きゃまなかのブログ

新卒6年目の WEB エンジニアです。 直近3年間は大規模システムの運用を担当していました。 今期から開発チームに移動になって、Java を勉強しています。 好きな言語が Ruby なので、Ruby 系の記事が多いです。

【Apache】graceful 再起動でホットデプロイを行う

概要

自分のお仕事は運用メインなので、リリース作業を行う機会が多いです。

正直、数年間同じ仕事をしているので、リリース作業は慣れましたし飽きました(苦笑)

そこで、少しでも今のリリース作業が簡略化できる方法が無いか調べてみました。

そこで見つけたのがホットデプロイです。

現在のリリース手順とは、ロードバランサから数台ずつサーバーをサービスアウトしてリリースして戻す(サービスイン)と言うものです。

リリース時にサーバーの再起動(詳しくは Apache の再起動)を行うため、ユーザー影響がないようにサービスアウトしています。

ホットデプロイを導入すると、アプリケーションの修正を行っても、サーバーの再起動を行わずに本番環境に反映させることが出来ます。

と言うことは、ロードバランサから数台ずつサービスアウトせずに、一気に全台リリース出来るようになりますよね??

実現すれば、かなり作業が簡略化されます。

自分が運用しているシステムは LAMP 環境が多いので、LAMP 環境でホットデプロイが出来るか調べてみました。

はじめに

LAMP 環境とは?

Web サービスを開発する際の環境の組み合わせで、それぞれの頭文字も取ったものです。

OS  Linux
Webサーバ  Apache
DB  MySQL
プログラミング言語  PHP ( Perl, Python )

参考:LAMP (ソフトウェアバンドル) - Wikipedia

多くの企業で導入実績があり、沢山のモジュールやプラグインが配布されているため、拡張性に優れている気がします。

全てオープンソースソフトウェア(無償)なので個人でも簡単に環境構築できます。

ホットデプロイとは?

アプリケーションに変更を加えた際に、サーバーのサービスアウトと再起動を行わずに運用環境に反映させる仕組みのことです。

詳しくは定義されていないので、サービスアウトと再起動なしで、アプリケーションの更新ができれば、なんでもホットデプロイと呼ばれる気がします。

参考:ホットデプロイとは - IT用語辞典 Weblio辞書

ホットデプロイ導入

最初は Ruby on Rails で良く使われている Unicorn みたいに Apache も出来るんじゃないかと思っていました。

誰かしら便利なモジュールを作っていると思ってました。けど無かったです。

調べてみたら、Apache でサービス停止をせずにプロセスを新しく立ち上げ直す方法があったのでそれを使おうと思います。

graceful で再起動

サービスの停止をせずに、アプリケーションの変更を取り入れて、プロセスを新しく立ち上げ直してくれます。
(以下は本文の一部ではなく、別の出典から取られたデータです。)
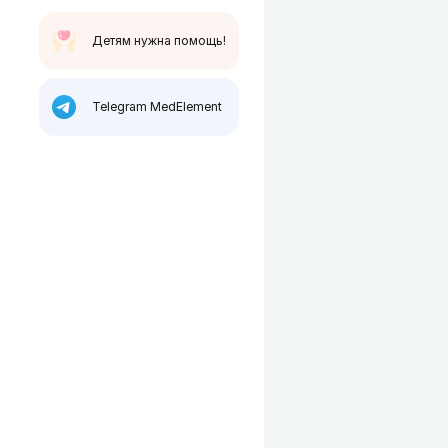
Детям нужна помощь!
Telegram MedElement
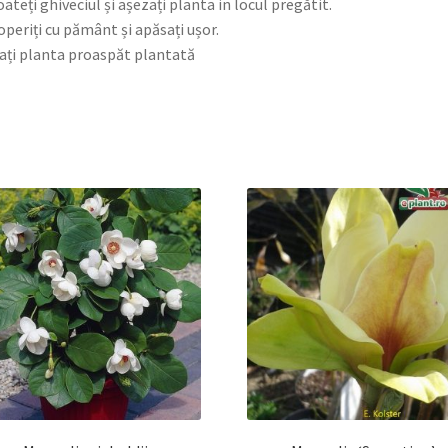
oateți ghiveciul și așezați planta in locul pregătit.
operiți cu pământ și apăsați ușor.
ați planta proaspăt plantată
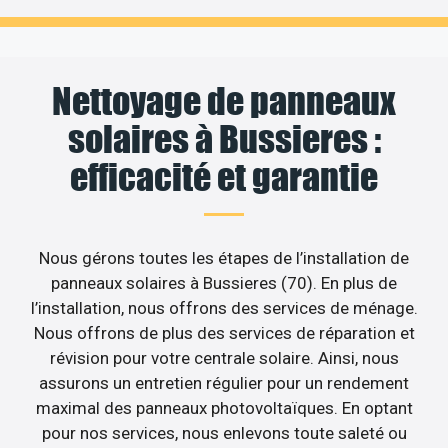
Nettoyage de panneaux
solaires à Bussieres :
efficacité et garantie
Nous gérons toutes les étapes de l’installation de
panneaux solaires à Bussieres (70). En plus de
l’installation, nous offrons des services de ménage.
Nous offrons de plus des services de réparation et
révision pour votre centrale solaire. Ainsi, nous
assurons un entretien régulier pour un rendement
maximal des panneaux photovoltaïques. En optant
pour nos services, nous enlevons toute saleté ou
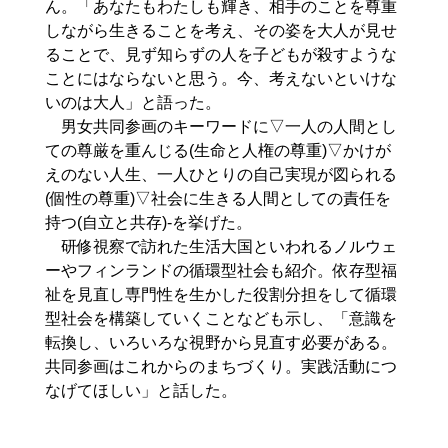
ん。「あなたもわたしも輝き、相手のことを尊重
しながら生きることを考え、その姿を大人が見せ
ることで、見ず知らずの人を子どもが殺すような
ことにはならないと思う。今、考えないといけな
いのは大人」と語った。
男女共同参画のキーワードに▽一人の人間とし
ての尊厳を重んじる(生命と人権の尊重)▽かけが
えのない人生、一人ひとりの自己実現が図られる
(個性の尊重)▽社会に生きる人間としての責任を
持つ(自立と共存)-を挙げた。
研修視察で訪れた生活大国といわれるノルウェ
ーやフィンランドの循環型社会も紹介。依存型福
祉を見直し専門性を生かした役割分担をして循環
型社会を構築していくことなども示し、「意識を
転換し、いろいろな視野から見直す必要がある。
共同参画はこれからのまちづくり。実践活動につ
なげてほしい」と話した。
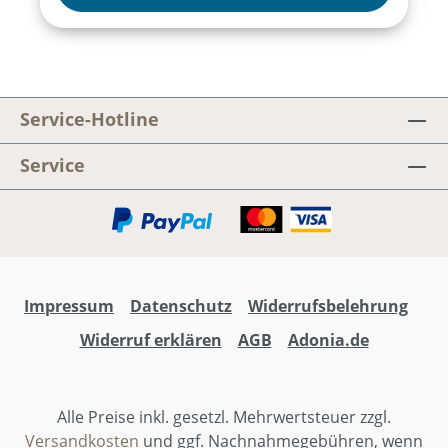
Service-Hotline
Service
Impressum
Datenschutz
Widerrufsbelehrung
Widerruf erklären
AGB
Adonia.de
Alle Preise inkl. gesetzl. Mehrwertsteuer zzgl.
Versandkosten
und ggf. Nachnahmegebühren, wenn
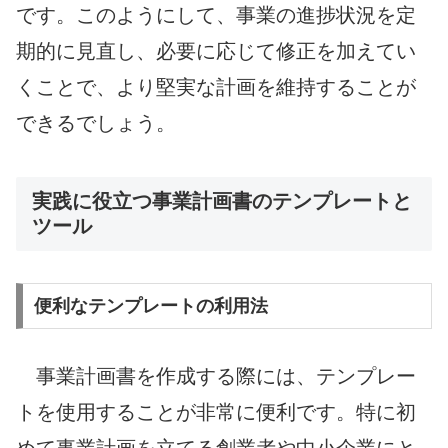
です。このようにして、事業の進捗状況を定
期的に見直し、必要に応じて修正を加えてい
くことで、より堅実な計画を維持することが
できるでしょう。
実践に役立つ事業計画書のテンプレートと
ツール
便利なテンプレートの利用法
事業計画書を作成する際には、テンプレー
トを使用することが非常に便利です。特に初
めて事業計画を立てる創業者や中小企業にと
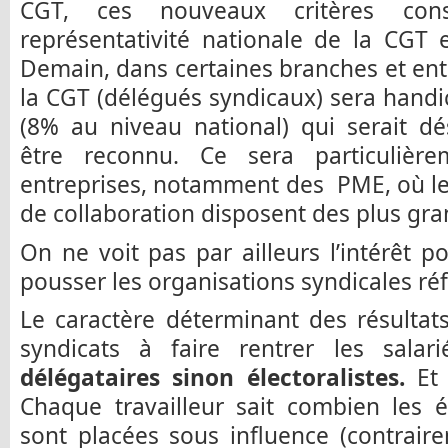
CGT, ces nouveaux critères cons
représentativité nationale de la CGT e
Demain, dans certaines branches et entr
la CGT (délégués syndicaux) sera handi
(8% au niveau national) qui serait d
être reconnu. Ce sera particulièr
entreprises, notamment des PME, où le 
de collaboration disposent des plus gr
On ne voit pas par ailleurs l’intérêt p
pousser les organisations syndicales ré
Le caractère déterminant des résultat
syndicats à faire rentrer les sala
délégataires sinon électoralistes.
Et 
Chaque travailleur sait combien les é
sont placées sous influence (contrair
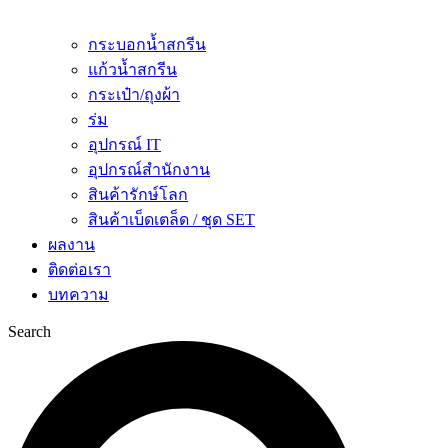
กระบอกน้ำสกรีน
แก้วน้ำสกรีน
กระเป๋า/ถุงผ้า
ร่ม
อุปกรณ์ IT
อุปกรณ์สำนักงาน
สินค้ารักษ์โลก
สินค้าเบ็ดเตล็ด / ชุด SET
ผลงาน
ติดต่อเรา
บทความ
Search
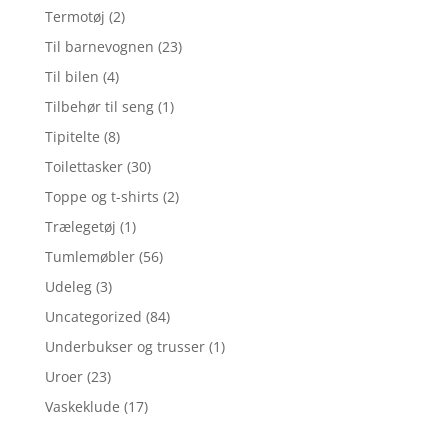
Termotøj
(2)
Til barnevognen
(23)
Til bilen
(4)
Tilbehør til seng
(1)
Tipitelte
(8)
Toilettasker
(30)
Toppe og t-shirts
(2)
Trælegetøj
(1)
Tumlemøbler
(56)
Udeleg
(3)
Uncategorized
(84)
Underbukser og trusser
(1)
Uroer
(23)
Vaskeklude
(17)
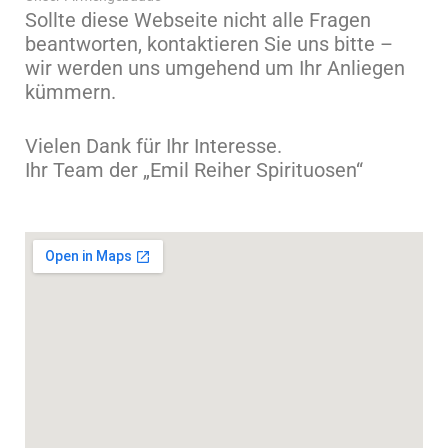
Sollte diese Webseite nicht alle Fragen
beantworten, kontaktieren Sie uns bitte –
wir werden uns umgehend um Ihr Anliegen
kümmern.
Vielen Dank für Ihr Interesse.
Ihr Team der „Emil Reiher Spirituosen“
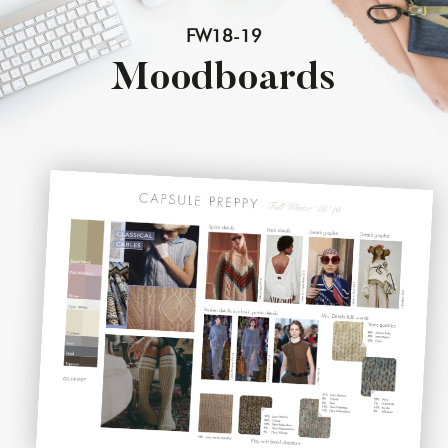
FW18-19
Moodboards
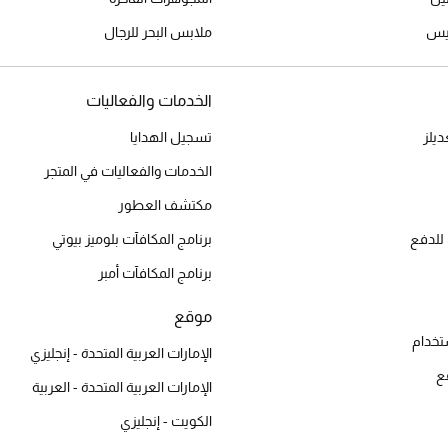
ميس
ملابس البحر للرجال
الخدمات والفعاليات
يلز
تسجيل الهدايا
الخدمات والفعاليات في المتجر
مكتشف العطور
للدفع
برنامج المكافآت بلوميز بيوتي
برنامج المكافآت أمبر
موقع
تخدام
الإمارات العربية المتحدة - إنجليزي
ع
الإمارات العربية المتحدة - العربية
الكويت - إنجليزي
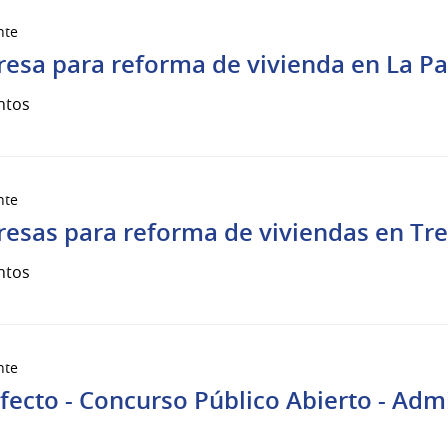
nte
esa para reforma de vivienda en La Pa
ntos
nte
esas para reforma de viviendas en Trei
ntos
nte
efecto - Concurso Público Abierto - Adm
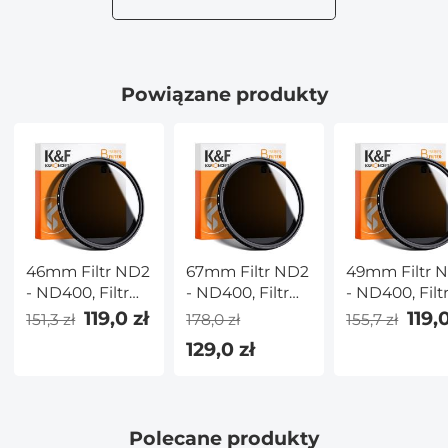
Canon EOS
R/RF z
mocowaniem
Powiązane produkty
46mm Filtr ND2
67mm Filtr ND2
49mm Filtr 
- ND400, Filtr
- ND400, Filtr
- ND400, Filt
ND Zmienny
ND Zmienny
ND Zmienny
119,0 zł
119,0
151,3 zł
178,0 zł
155,7 zł
Neutralna
Neutralna
Neutralna
129,0 zł
Gęstość
Gęstość
Gęstość
Polecane produkty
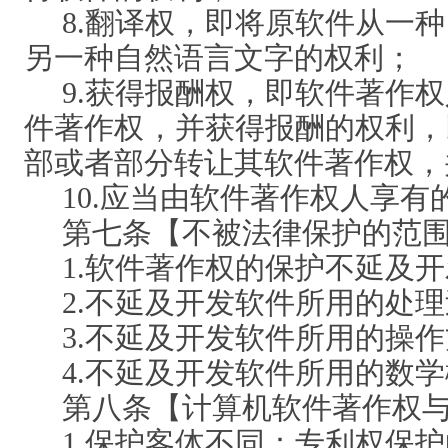
8.翻译权，即将原软件从一
另一种自然语言文字的权利；
9.获得报酬权，即软件著作
件著作权，并获得报酬的权利，
部或者部分转让其软件著作权，
10.应当由软件著作权人享有
第七条【不被法律保护的范
1.软件著作权的保护不延及
2.不延及开发软件所用的处
3.不延及开发软件所用的操
4.不延及开发软件所用的数
第八条【计算机软件著作权
1.保护客体不同：专利权保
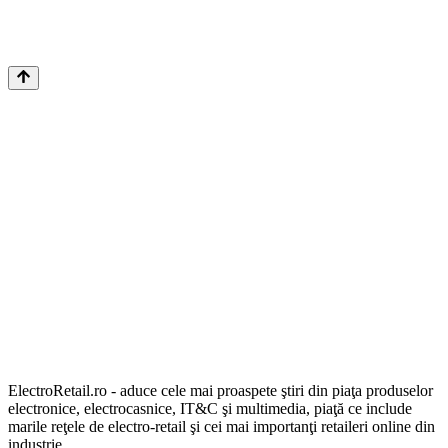
ElectroRetail.ro - aduce cele mai proaspete ştiri din piaţa produselor
electronice, electrocasnice, IT&C şi multimedia, piaţă ce include
marile reţele de electro-retail şi cei mai importanţi retaileri online din
industrie.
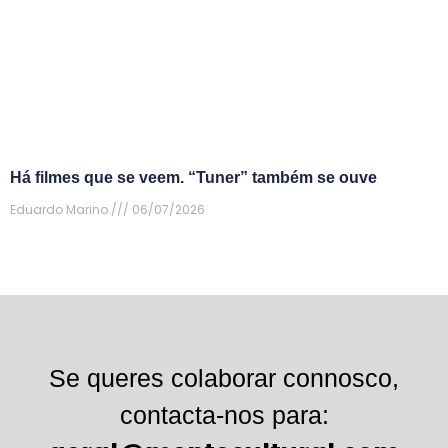
Há filmes que se veem. “Tuner” também se ouve
Eduardo Marino
06/07/2026
Se queres colaborar connosco,
contacta-nos para:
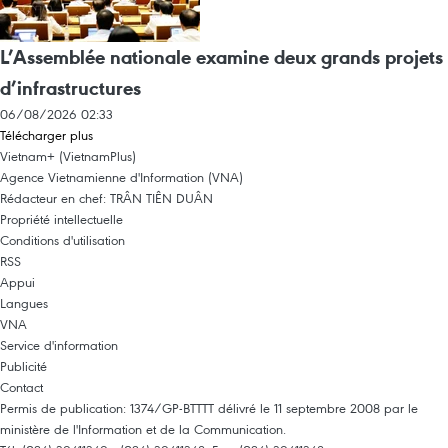
L’Assemblée nationale examine deux grands projets
d’infrastructures
06/08/2026 02:33
Télécharger plus
Vietnam+ (VietnamPlus)
Agence Vietnamienne d'Information (VNA)
Rédacteur en chef: TRÂN TIÊN DUÂN
Propriété intellectuelle
Conditions d'utilisation
RSS
Appui
Langues
VNA
Service d'information
Publicité
Contact
Permis de publication: 1374/GP-BTTTT délivré le 11 septembre 2008 par le
ministère de l'Information et de la Communication.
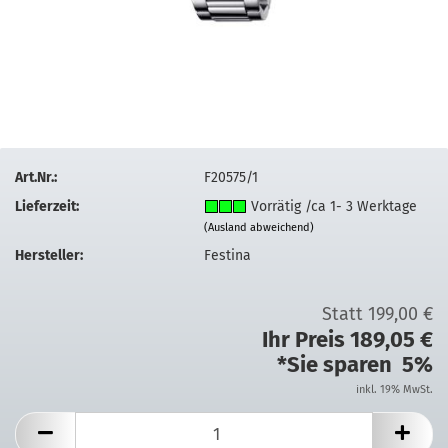
Art.Nr.:
F20575/1
Lieferzeit:
Vorrätig /ca 1- 3 Werktage
(Ausland abweichend)
Hersteller:
Festina
Statt 199,00 €
Ihr Preis 189,05 €
*Sie sparen 5%
inkl. 19% MwSt.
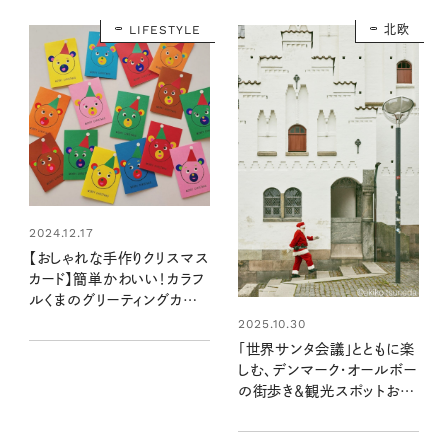
LIFESTYLE
北欧
2024.12.17
【おしゃれな手作りクリスマス
カード】簡単かわいい！カラフ
ルくまのグリーティングカード
の作り方：valoさんのかわい
2025.10.30
いもの探し #27
「世界サンタ会議」とともに楽
しむ、デンマーク・オールボー
の街歩き＆観光スポットおす
すめ10選 【後編】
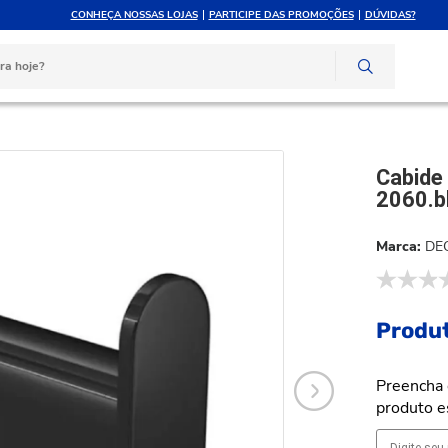
CONHEÇA NOSSAS LOJAS
PARTICIPE DAS PROMOÇÕES
DÚVIDAS?
ATÉ 10X SEM JUROS
ATENDIMENTO PERSONAL
e crédito
Compre pelo whatsapp
 Parede Deca Versa Black Matte 2060.bl31.mt
Cabide
2060.b
DE
Produt
Preencha 
produto e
親プロセスは、子プロセスに現在のリクエスト処理が完了したら終了するように命令します。

親プロセスは設定ファイルを再読み込みして、ログファイルを開き直します。

restart と違って親プロセスは終了しないので PID はそのままです。

子プロセスが徐々に無くなるにつれて、新しい設定を反映した子プロセスが立ち上がりリクエストに応答します。

graceful では再起動する前に、設定ファイルの構文チェックをしてくれます。

誤りがあった場合は、エラーメッセージを出力し、サーバーの再起動は行いません。

コマンド
$ sudo apachectl -k graceful

又は

$ sudo /etc/init.d/httpd graceful
Gracefully restarting httpd:

参考:Stopping and Restarting Apache HTTP Server - Apache HTTP Server Version 2.4

注意点

SSL 証明書の更新や、モジュールの追加を行った場合は、graceful では反映されないケースがある様なので注意してください。

owen11.hateblo.jp

まとめ

Apache を利用しているサーバーでは graceful を利用することでホットデプロイ出来ることが分かりました。

今までアプリケーションを修正した際には、何でもかんでも(念のため) restart していましたが、 今後は graceful や reload など使い分けたいと思います。

SSL 証明書の更新や、モジュールの追加を伴うリリースは頻度が少ないので、基本は graceful を使おうと思います。

まだ実運用はしていませんが、これで通常のリリース手順を簡略化できたと思います。

ただし、全台一気に行うリリース作業は時間が短縮されましたが、事故リスクは高まりました。

development 環境で開発して、いきなり production 環境へのリリースではなく、staging 環境に一旦リリースして確認することが大事だと思います。